***** Source text *****

0
votes

I am reading a csv file, this come for some traces that are from a network protocol, hexa characters and normal mixed. I am trying to read a .csv, and I have tried several encodings: utf-8, cp1252, latin1...

For latin1:

UnicodeEncodeError: 'ascii' codec can't encode character u'\xb0' in position 51: ordinal not in range(128)

For utf-8:

UnicodeDecodeError: 'utf8' codec can't decode byte 0xb0 in position 51: invalid start byte

For cp1252:

UnicodeEncodeError: 'ascii' codec can't encode character u'\xb0' in position 51: ordinal not in range(128)

The code used is:

df=pd.read_csv(file,sep='`',error_bad_lines=False,encoding='cp1252',names=colnames,quotechar='"')

I am no big expert in encoding(s), but I would like to know how to solve it.

Find out the current encoding of the csv file i am reading?

Is there a very permissive codec that takes pretty much everything?

Thanks.

3
What's inside your csv ? - Maxouille
For utf-8 you get an expected UnicodeDecodeError in read_csv because it contains a non utf-8 character. For Latin1 and cp1252 you get a UnicodeEncodeError (note Encode instead of Decode) probably in a different instruction. I need the full stacktraces and the relevant code to be able to help you. - Serge Ballesta
Only the writer knows the character encoding. Ask, read documentation, applicable standards or watch for ways in which it is communicated (e.g., HTTP response header Content-Type.) Or—if the source supports it—use a format that doesn't suffer from this problem, such as .ods or .xlsx. - Tom Blodget
with cp1252 you shouldn't get error 'ascii' codec can't encode character u'\xb0'. You can get it only with ascii. Using b'\xb0'.decode('cp1252') I see it can be ° (degree sign) - furas
What @furas says is correct about both latin1 and cp1252. Latin1 is your answer (amongst the dozens of character encodings that use all 256 bytes values in any order). It seems a bad test led to the question. - Tom Blodget

3 Answers

1
votes

CSV is a text format; it's not really suitable for storing arbitrary blobs of binary data.

*****

**Exercise objective**
In the forum thread above, what character does one comment say the byte 0xb0 can be when decoded with cp1252?

***** Recorded data *****

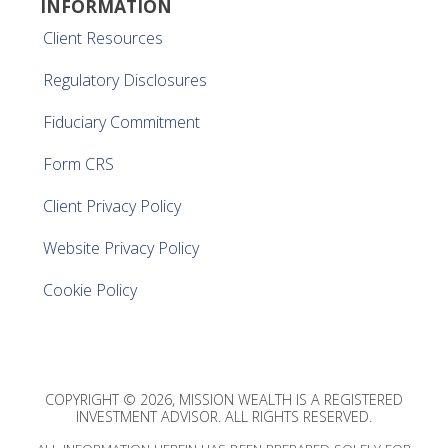
INFORMATION
Client Resources
Regulatory Disclosures
Fiduciary Commitment
Form CRS
Client Privacy Policy
Website Privacy Policy
Cookie Policy
COPYRIGHT © 2026, MISSION WEALTH IS A REGISTERED
INVESTMENT ADVISOR. ALL RIGHTS RESERVED.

*****

**Answer to this exercise**
The degree sign (°).